Coldwater, as you might’ve guessed, will enhance the thickness of the ice on your glass. While hot water might seem like a bright idea, it could break the glass by causing what’s known as a thermal shock. This is because the rapid change from one extreme temperature to another might create fractures and breakage, resulting in missed trips and repair costs. 

Additionally, in freezing weather, hot water freezes faster than colder water. So you may simply be worsening your condition. As a general rule, avoid extreme heat or extreme colds when trying to de-ice glass safely. The only time to pour water over your windshield is when the water is lukewarm.

3. Baking Soda

Baking soda works in the same way salt does. It removes ice by dropping the freezing point of water when it mixes with it. Like salt, Baking soda is most effective in areas with moderately cold weather and not extremely cold weather.

Additionally, Baking soda is less alkaline than salt. This makes it less likely to damage bricks or concrete. To use baking soda, mix it with water and apply the mixture to the ice.

4. Rubbing Alcohol

Combine two parts of rubbing alcohol and one part of water. Then apply the solution to your windshield with a spray bottle.

Because alcohol has a freezing point of 5 degrees, compared to 32 degrees for water, the ice on your windshield will melt very quickly. If the ice is thick, you may need to repeat the process until the ice is completely gone.

5. Salt

The most common method for melting ice is to use salt. Salt lowers the freezing point of ice from 32 degrees Fahrenheit to 15 degrees Fahrenheit rather than melting it outright. This implies it won’t function in severe cold, but it’ll work well in locations where the temperature remains between 20- and 30-degrees Fahrenheit.

To de-ice your windshield safely, mix salt with water and pour the salty water over the ice. Heat is produced as a result of the chemical interaction between salt and water. As saltwater has a lower freezing point than fresh water, it begins to dissolve ice as soon as it comes into contact. Additionally, the salt prevents the glass from freezing again.

Use a plastic ice scraper to remove the ice as it begins to thaw to speed up the process. You should only use a plastic scraper to remove melted ice pieces and should never be pushed against the windshield, as it could damage the glass if used with enough pressure.

While table salt is effective, rock salt is the most prevalent salt used to melt ice. It’s made up entirely of sodium chloride, which comes from subterranean salt mines. Simply put, it’s a harsher variant of table salt.

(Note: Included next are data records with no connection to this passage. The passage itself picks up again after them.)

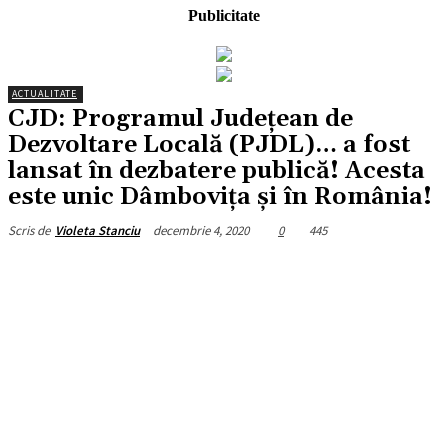
Publicitate
ACTUALITATE
CJD: Programul Județean de
Dezvoltare Locală (PJDL)… a fost
lansat în dezbatere publică! Acesta
este unic Dâmbovița și în România!
decembrie 4, 2020
0
445
Scris de
Violeta Stanciu
Facebook
X
Pinterest
WhatsApp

When using a lot of salt, be cautious since it can harm plants, corrode metal, and destroy concrete over time. It can also irritate pets and leave a residue on your shoes. It’s best to use it sparingly and keep it away from your grass and garden.

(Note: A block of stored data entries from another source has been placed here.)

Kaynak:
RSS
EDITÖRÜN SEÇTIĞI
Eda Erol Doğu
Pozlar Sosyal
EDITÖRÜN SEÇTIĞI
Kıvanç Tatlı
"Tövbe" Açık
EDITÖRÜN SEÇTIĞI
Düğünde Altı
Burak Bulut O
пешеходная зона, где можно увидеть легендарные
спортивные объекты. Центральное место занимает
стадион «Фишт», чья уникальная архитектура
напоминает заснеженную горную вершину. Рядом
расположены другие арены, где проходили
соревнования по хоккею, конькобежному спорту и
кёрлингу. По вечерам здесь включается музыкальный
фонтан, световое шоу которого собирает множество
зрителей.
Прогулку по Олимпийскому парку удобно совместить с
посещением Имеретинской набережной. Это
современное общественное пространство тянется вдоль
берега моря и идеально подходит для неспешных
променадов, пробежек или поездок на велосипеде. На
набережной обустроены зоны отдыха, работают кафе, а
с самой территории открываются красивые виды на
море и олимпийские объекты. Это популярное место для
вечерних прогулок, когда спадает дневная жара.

Epsom salt and sugar are safer choices. They’re kinder to plants and surfaces but less effective on the ice.

Final Steps

Brush the ice away with a squeegee, soft-bristled brush, ice scraper, windshield wipers, or even a credit card once it has started to break down. Metal scrapers can scratch the glass and ruin the wiper blades, so don’t use them.

Windshield Ice Prevention Techniques

While the techniques listed are quick and effective, they’ll still take some time and effort. The fastest and easiest way to de-ice is to prevent the ice from ever forming in the first place. Here are some ways you can prevent ice formation.

  • Cover Windshield

Ice may be prevented by using a tarp, cardboard, or an old sheet to cover the windshield. Wiper blades, weights, etc., can be used to keep the lid from blowing off.

Covers should only be worn when little to no snowfall is predicted. Ensure you use clean covers as dirty covers might harm your vehicle’s paint.

  • Soak Windshield Covers in De-icer Solution

Soak your covers in a saltwater solution or a water and vinegar solution. Between uses, store the wet cover in a plastic bag.


If you find ice on your windshield, remember these five easy methods to clear it out. If your windshield has already been damaged, you should have it repaired or replaced as soon as possible. A car with a cracked windshield can limit your line of vision and put you at an increased risk of an accident.